Categories: Cakes/Cupcakes, Fruit
When I started my food blog almost 4 years ago, I never expected that I would make so many friends through this. While I’ve only met a handful of bloggers in real life, I consider so many of them to be dear friends of mine. When my friend, Amy of Sing For Your Supper announced that she was pregnant, I smiled and felt like I needed to run to Texas and give her a huge congratulatory hug. I know that sounds absolutely crazy, but I just feel like my friendships online are just as real as the ones I have face-to-face. I was absolutely flattered when Kelsey of Apple A Day asked me to contribute to Amy’s (all sweets) virtual baby shower! I knew that my contribution had to be pink, since Amy is expecting a little girl, so I decided to make cupcakes with a (super pink) strawberry swiss meringue buttercream!
I was actually slightly intimidated here, because this was my first official swiss meringue buttercream. I was armed with online pointers about what to do if everything goes wrong, since sadly, if something can go wrong with a recipe, it usually goes wrong for me.

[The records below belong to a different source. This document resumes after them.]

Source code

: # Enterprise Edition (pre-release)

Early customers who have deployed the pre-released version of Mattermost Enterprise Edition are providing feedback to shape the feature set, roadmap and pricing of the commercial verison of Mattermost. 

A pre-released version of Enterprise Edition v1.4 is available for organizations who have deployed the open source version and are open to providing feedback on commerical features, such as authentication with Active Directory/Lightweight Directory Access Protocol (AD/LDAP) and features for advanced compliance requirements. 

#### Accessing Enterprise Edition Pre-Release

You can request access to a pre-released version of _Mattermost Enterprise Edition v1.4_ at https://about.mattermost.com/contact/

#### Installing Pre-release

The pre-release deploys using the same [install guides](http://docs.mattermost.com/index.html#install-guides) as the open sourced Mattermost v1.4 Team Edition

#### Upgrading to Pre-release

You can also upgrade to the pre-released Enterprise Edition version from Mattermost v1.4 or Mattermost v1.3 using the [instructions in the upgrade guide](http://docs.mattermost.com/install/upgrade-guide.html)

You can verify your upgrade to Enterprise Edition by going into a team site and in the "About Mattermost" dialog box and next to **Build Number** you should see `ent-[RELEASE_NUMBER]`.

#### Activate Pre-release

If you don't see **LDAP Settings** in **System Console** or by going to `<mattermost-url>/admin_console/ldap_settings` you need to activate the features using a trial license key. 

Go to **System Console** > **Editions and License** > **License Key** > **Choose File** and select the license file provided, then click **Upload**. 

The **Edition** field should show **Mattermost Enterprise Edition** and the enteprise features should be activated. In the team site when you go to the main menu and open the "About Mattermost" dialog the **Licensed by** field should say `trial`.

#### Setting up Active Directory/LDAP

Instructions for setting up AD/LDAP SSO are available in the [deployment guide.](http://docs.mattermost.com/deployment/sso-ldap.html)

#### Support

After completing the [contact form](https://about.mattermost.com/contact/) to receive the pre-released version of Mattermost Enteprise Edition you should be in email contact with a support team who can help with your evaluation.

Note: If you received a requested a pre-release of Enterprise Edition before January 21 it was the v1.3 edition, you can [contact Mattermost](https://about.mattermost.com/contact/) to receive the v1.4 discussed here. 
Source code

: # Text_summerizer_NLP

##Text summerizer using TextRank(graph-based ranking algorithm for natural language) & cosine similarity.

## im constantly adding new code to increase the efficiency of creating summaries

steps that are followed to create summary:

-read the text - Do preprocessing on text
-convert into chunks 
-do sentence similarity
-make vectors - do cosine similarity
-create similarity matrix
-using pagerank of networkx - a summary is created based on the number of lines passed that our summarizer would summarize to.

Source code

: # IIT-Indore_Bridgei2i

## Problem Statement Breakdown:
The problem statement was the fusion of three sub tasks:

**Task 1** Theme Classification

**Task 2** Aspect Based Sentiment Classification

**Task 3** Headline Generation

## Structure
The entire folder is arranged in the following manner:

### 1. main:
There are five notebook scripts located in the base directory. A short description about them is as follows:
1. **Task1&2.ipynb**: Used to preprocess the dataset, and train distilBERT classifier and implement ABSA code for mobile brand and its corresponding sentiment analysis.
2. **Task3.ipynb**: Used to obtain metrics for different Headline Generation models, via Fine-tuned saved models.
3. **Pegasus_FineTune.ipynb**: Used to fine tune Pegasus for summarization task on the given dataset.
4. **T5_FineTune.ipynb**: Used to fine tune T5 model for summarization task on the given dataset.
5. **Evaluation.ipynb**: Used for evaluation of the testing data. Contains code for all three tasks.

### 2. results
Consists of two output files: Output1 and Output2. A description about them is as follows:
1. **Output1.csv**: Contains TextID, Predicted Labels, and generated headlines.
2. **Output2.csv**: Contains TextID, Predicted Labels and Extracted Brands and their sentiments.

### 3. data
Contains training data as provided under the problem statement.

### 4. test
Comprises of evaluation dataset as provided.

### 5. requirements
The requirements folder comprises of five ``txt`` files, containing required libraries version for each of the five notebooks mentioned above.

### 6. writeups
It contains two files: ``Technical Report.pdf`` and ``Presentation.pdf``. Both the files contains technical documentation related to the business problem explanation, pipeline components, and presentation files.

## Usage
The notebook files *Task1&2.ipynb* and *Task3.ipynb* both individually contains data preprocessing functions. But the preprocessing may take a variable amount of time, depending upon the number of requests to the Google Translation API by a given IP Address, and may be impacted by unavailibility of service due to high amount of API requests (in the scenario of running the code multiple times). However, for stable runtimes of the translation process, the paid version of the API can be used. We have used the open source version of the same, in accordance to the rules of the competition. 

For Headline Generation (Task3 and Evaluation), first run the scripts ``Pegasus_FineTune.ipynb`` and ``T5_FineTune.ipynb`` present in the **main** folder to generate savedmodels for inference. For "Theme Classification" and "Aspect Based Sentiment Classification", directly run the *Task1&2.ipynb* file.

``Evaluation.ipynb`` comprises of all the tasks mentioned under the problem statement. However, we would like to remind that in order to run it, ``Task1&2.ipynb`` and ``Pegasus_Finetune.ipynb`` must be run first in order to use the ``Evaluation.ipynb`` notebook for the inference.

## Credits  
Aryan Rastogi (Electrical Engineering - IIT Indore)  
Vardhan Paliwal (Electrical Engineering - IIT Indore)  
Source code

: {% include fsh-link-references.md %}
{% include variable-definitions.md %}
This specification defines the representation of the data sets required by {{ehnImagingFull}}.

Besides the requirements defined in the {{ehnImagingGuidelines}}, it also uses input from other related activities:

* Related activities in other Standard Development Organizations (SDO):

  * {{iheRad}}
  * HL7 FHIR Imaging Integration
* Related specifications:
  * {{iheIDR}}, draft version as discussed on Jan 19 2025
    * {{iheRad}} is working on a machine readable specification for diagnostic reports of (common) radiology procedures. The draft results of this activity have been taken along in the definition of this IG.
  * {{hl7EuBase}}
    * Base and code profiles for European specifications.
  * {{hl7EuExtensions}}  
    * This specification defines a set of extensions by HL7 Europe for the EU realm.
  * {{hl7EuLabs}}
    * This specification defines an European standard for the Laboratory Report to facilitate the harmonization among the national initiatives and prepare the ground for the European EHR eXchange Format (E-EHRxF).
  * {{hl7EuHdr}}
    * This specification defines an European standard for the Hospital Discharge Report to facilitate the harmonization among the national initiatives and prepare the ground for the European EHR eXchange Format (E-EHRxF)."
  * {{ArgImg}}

Much to my surprise, though, the buttercream came together perfectly. I was waiting for the separation, the curdling, the “Oh dangit, I did it again!”, but no. It whipped up beautifully and tasted so so good! As in, I want to make all of my birthday cakes with swiss meringue buttercream from now on. Seriously. If you’ve never made a swiss meringue buttercream (also fondly known as SMBC) before, just try it. If you’re like me, and you’re scared of all of the things that can go wrong, read this awesome blog post by Confessions of a Foodie Bride to be a little more prepared.
As for the cake, this was actually a recipe I’ve made before, which is absolutely fabulous. I think it’s my favorite from-scratch cake recipe to date. The whipped egg whites just make the batter so light and perfect. It’s a good standard cake recipe to try.
If you want to check out what everyone else made for Amy’s baby shower, check out the round-up posts at Kelsey’s blog (the hostess for the baby shower) and Amy’s blog (go congratulate the momma-to-be)!
Strawberry Swiss Meringue Buttercream
Source: Martha Stewart
- 4 large egg whites
- 1 1/4 cups sugar
- 1 1/2 cups (3 sticks) unsalted butter, room temperature, cut into tablespoons
- 1 teaspoon pure vanilla extract
- 1 cup of fresh strawberries, pureed in a food processor (using part of the adaptation mentioned on Martha’s website)
- In the heatproof bowl set over a saucepan of simmering water, combine the egg whites and sugar. Cook, whisking constantly, until sugar has dissolved and mixture is warm to the touch (about 160 degrees).
- Pour the mixture into your stand mixer bowl fitted with the whisk attachment. Beat the egg-white mixture on high speed until it holds stiff (but not dry) peaks. Once it reaches that point and the mixture isn’t cool yet (just feel the sides of the bowl to find out), continue beating on low until the mixture is fluffy and cooled, about 6 minutes.
- Switch to the paddle attachment. With mixer on medium-low speed, add butter several tablespoons at a time, beating a minute or so after each addition of butter. (If frosting appears to separate after all the butter has been added, beat on medium-high speed until smooth again, 3 to 5 minutes more.) Add in vanilla. Beat on lowest speed to eliminate any air bubbles, about 2 minutes. Stir in strawberry puree with a rubber spatula until frosting is smooth. If your frosting isn’t pink enough to your liking, add a touch of pink food coloring.